--- WORK REQUIRED ---
All records must be quoted exactly. Omit the pictures.

EXTRACTED INFORMATION: Begin

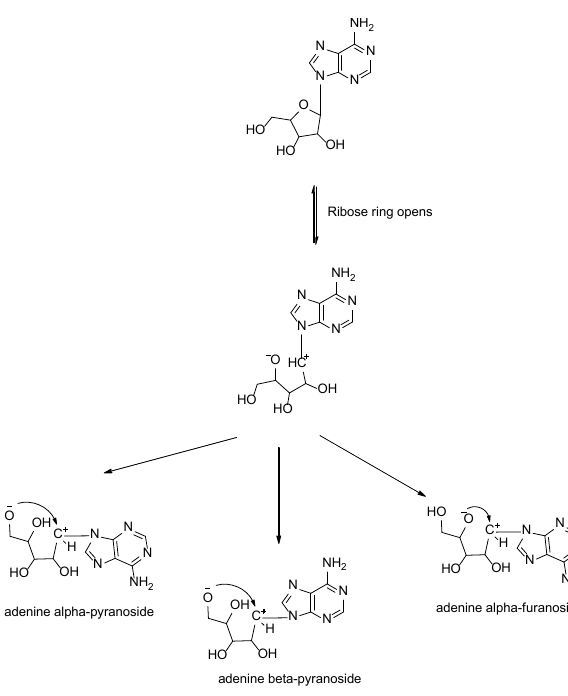
Scheme 4: The possible mechanism of anomerization of adenosine at pH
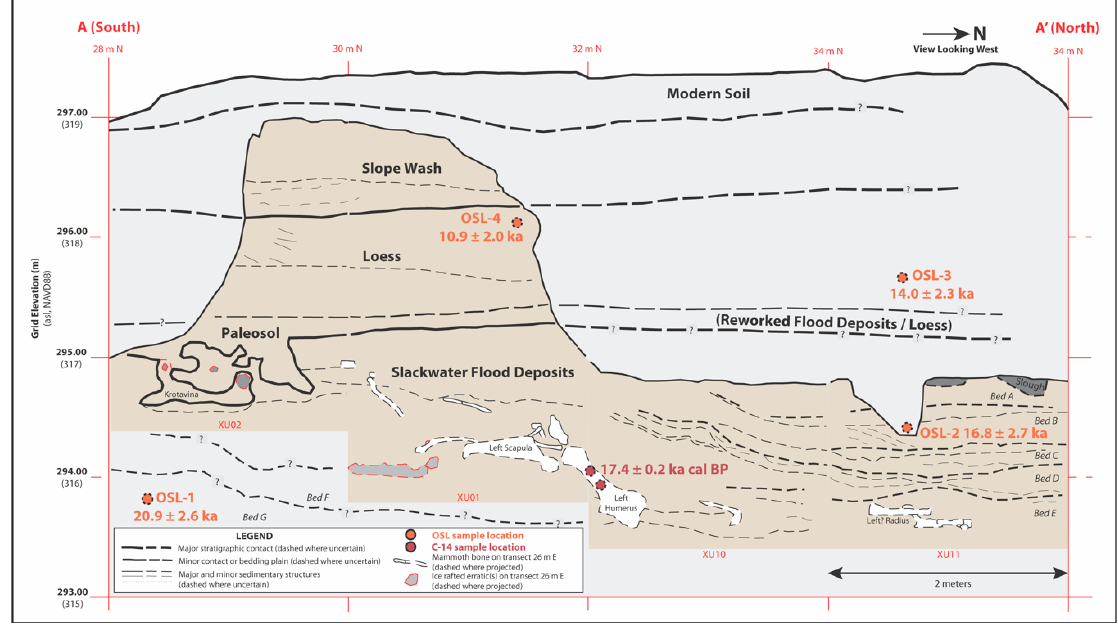
Figure 6. Stratigraphic interpretation of the CCMS excavation along a cross section (tan shading) looking west. See Figures 4a and 5 for location. The major stratigraphic units (projected to background and foreground excavation walls, shaded in gray) include (from oldest to youngest): a sequence of slackwater flood deposits, a paleosol, loess, and colluvial slope wash. Note the location of OSL and radiocarbon samples.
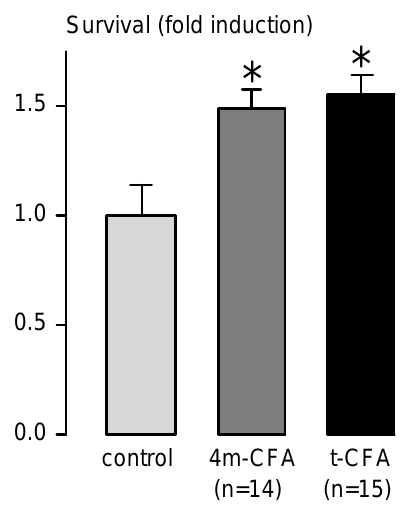
Figure 8. Effect of 4m-CFA (n=14), and t-CFA (n=15) on the survival of cultured CNS neurons. Substances were tested at 100 nM. The data represent means ± SE of three independent experiments. * p <0.05 vs Control; one-way ANOVA, followed by Student-Newman-Keuls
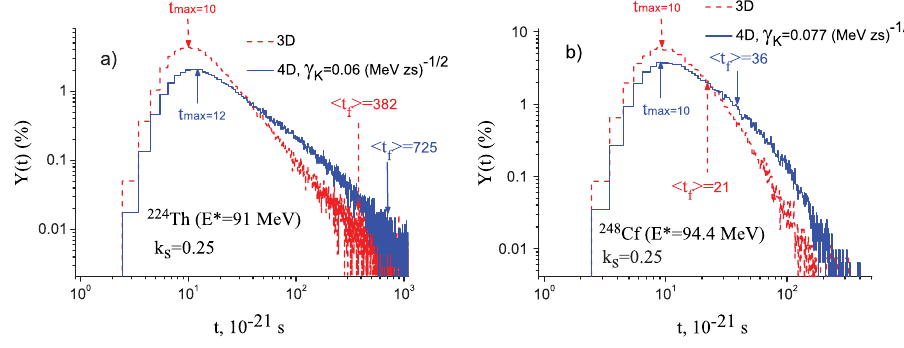
Figure 1. The fission time distribution for the 224 Th (a) and 248 Cf (b) fissioning nuclei in 3D (dashed histogram) and 4D (solid histogram) calculations obtained with k s =0.25 and different (cid:1) K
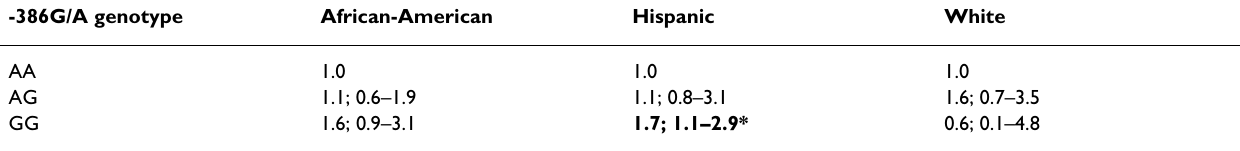
Table 7: Odds ratios for AD as a function of the -386G/A P3 promoter polymorphism stratified by ethnicity -386G/A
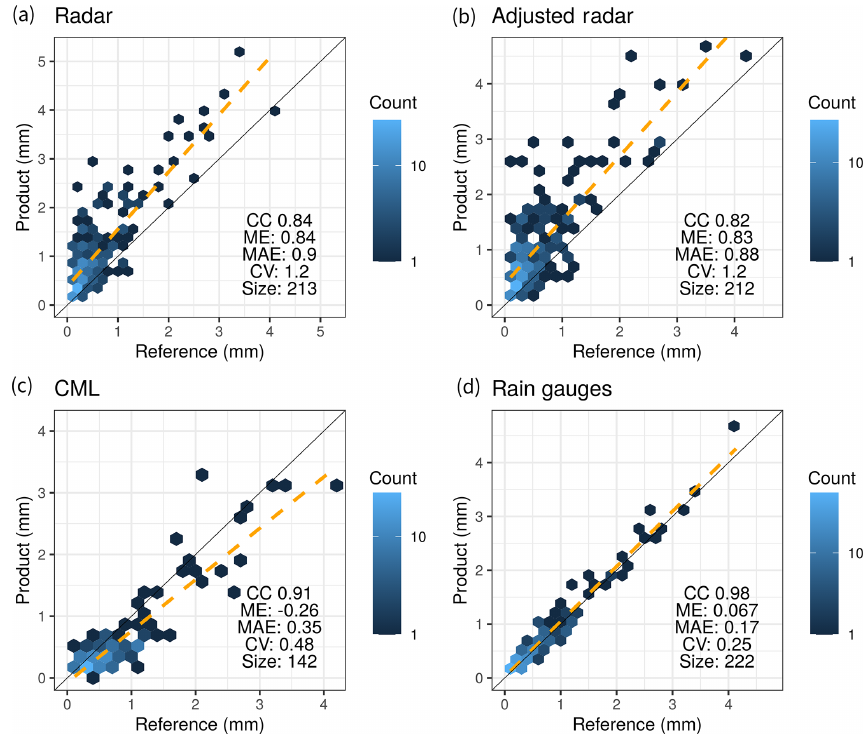
Figure 8. Comparison of hourly areal-averaged rainfall depths from the four products against the ERG5 reference. The total area (TA) wet–wet hours are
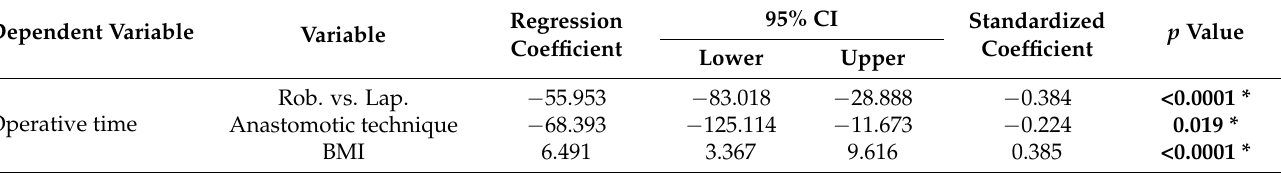
Table 5. Multiple Linear Regression Analysis of Potential Risk Factors for Operative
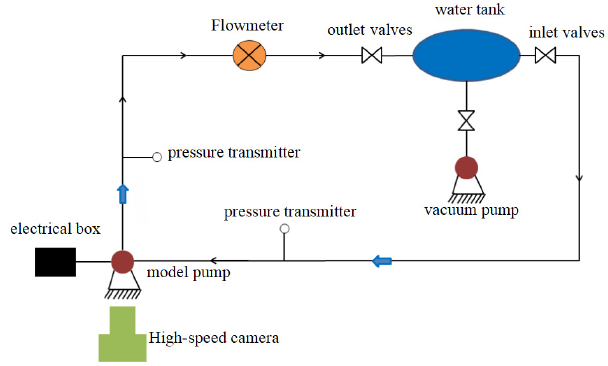
Figure 5. Schematic diagram of the testing loop.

EXTRACTED INFORMATION: End

--- SOLUTION TO THIS TASK ---
Scheme 4: The possible mechanism of anomerization of adenosine at pH
Figure 6. Stratigraphic interpretation of the CCMS excavation along a cross section (tan shading) looking west. See Figures 4a and 5 for location. The major stratigraphic units (projected to background and foreground excavation walls, shaded in gray) include (from oldest to youngest): a sequence of slackwater flood deposits, a paleosol, loess, and colluvial slope wash. Note the location of OSL and radiocarbon samples.
Figure 8. Effect of 4m-CFA (n=14), and t-CFA (n=15) on the survival of cultured CNS neurons. Substances were tested at 100 nM. The data represent means ± SE of three independent experiments. * p <0.05 vs Control; one-way ANOVA, followed by Student-Newman-Keuls
Figure 1. The fission time distribution for the 224 Th (a) and 248 Cf (b) fissioning nuclei in 3D (dashed histogram) and 4D (solid histogram) calculations obtained with k s =0.25 and different (cid:1) K
Table 7: Odds ratios for AD as a function of the -386G/A P3 promoter polymorphism stratified by ethnicity -386G/A
Figure 8. Comparison of hourly areal-averaged rainfall depths from the four products against the ERG5 reference. The total area (TA) wet–wet hours are
Table 5. Multiple Linear Regression Analysis of Potential Risk Factors for Operative
Figure 5. Schematic diagram of the testing loop.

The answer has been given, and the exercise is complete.